For some people, Social Security may cover more than this, while it may cover less for others. But it was never intended to serve as anyone’s sole means of financial support in retirement.

2. It could face benefit cuts in the future

You may have heard that Social Security’s trust funds are nearing depletion. The latest Social Security Trustees Report predicts this will happen in 2035. Unless the government alters the program in some way to make it more sustainable, it will only be able to pay out 80% of scheduled benefits going forward.

Government officials have proposed a lot of possible solutions for this problem, including:

  • Raising the full retirement age (FRA), which determines when a person qualifies for the full benefit they’ve earned based on their work history
  • Raising the ceiling on income subject to Social Security taxes
  • Raising the Social Security tax rate

But nothing’s been decided yet. The final solution could involve all or none of these things. The only thing we know for sure is that the program’s future is uncertain. So it’s probably not wise to bank on it as your only source of retirement income.

3. Cost-of-living adjustments don’t always help the program keep up with inflation

Every year, the Social Security Administration issues a cost-of-living adjustment (COLA), which is intended to help the value of your Social Security checks keep up with inflation. Though it won’t officially be announced until next month, the 2023 COLA is likely to be quite large due to the high rate of inflation this year.

But the COLAs don’t always do what they’re supposed to do. They’re calculated based on the Consumer Price Index for Urban Wage Earners and Clerical Workers (CPI-W). This is a measure of the monthly change in cost paid by urban workers for a specific basket of goods and services.

Many people feel this doesn’t accurately represent the spending of seniors. They think Social Security COLAs should be based on the Consumer Price Index for the Elderly (CPI-E), which is similar to the CPI-W, except it focuses on the spending patterns of the elderly rather than workers.

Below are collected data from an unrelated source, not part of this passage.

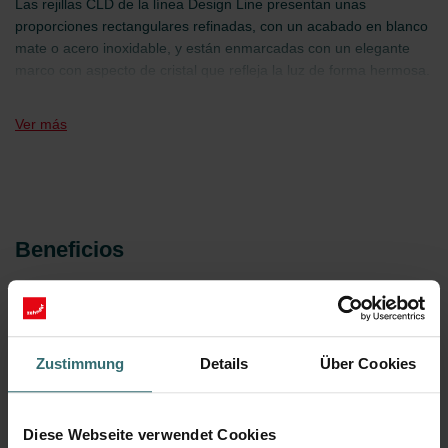
Las rejillas CLD de la línea Design Line presentan unas
proporciones rectangulares refinadas, con un acabado en blanco
mate o acero inoxidable, y están enmarcadas con un elegante
marco con aspecto de cristal que refleja la luz de forma hermosa.
Esta fusión de forma y función crea un ajuste perfecto en
cualquier pared o techo, añadiendo un lujo discreto a la
Ver más
habitación y manteniendo al mismo tiempo una conducción de
aire suave y eficiente. Cada modelo – ya sea Rubino, Topazio o
Zaffiro – aporta su propio carácter, convirtiendo un componente
técnico en un detalle arquitectónico que enriquece cualquier
interior.
Beneficios
Modelo para ser visto – transforma la ventilación de
un elemento técnico oculto en uno sofisticado que
Zustimmung
Details
Über Cookies
realza cualquier espacio.
Fabricado con precisión – líneas refinadas y
materiales de primera calidad muestran el
Diese Webseite verwendet Cookies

This is another change that many hope the government will make to the program in the future, but for now, we just have to accept the fact that the COLAs may not actually keep Social Security’s buying power level over time.

So what can you do?

None of this means you should plan for retirement without Social Security. The program will still be around, even if you aren’t retiring for another 40 years. But it’s important to recognize it as just a part of a larger retirement plan, which should have your personal savings at its foundation.

If you haven’t already begun saving for retirement, you should consider doing so as soon as it’s financially feasible. You could open an IRA on your own or you could save in a 401(k) if your employer offers one. And if you qualify for a 401(k) match, claiming that should definitely be a top priority each year.

Those who struggle to save for retirement may have to explore ways to bring in more money each month, like negotiating a raise or finding a better-paying job. You could also rethink your plans for retirement. Though you may have originally planned to leave the workforce for good, you could instead transition to part-time employment, or find another job that’s more in line with your interests so it feels less like work.

Maybe Social Security will change in the next few years, making it more stable or even more valuable to seniors. But we have to make the best decisions we can from the information that’s currently available, and right now, that means expecting to pay for the bulk of our retirement expenses on our own.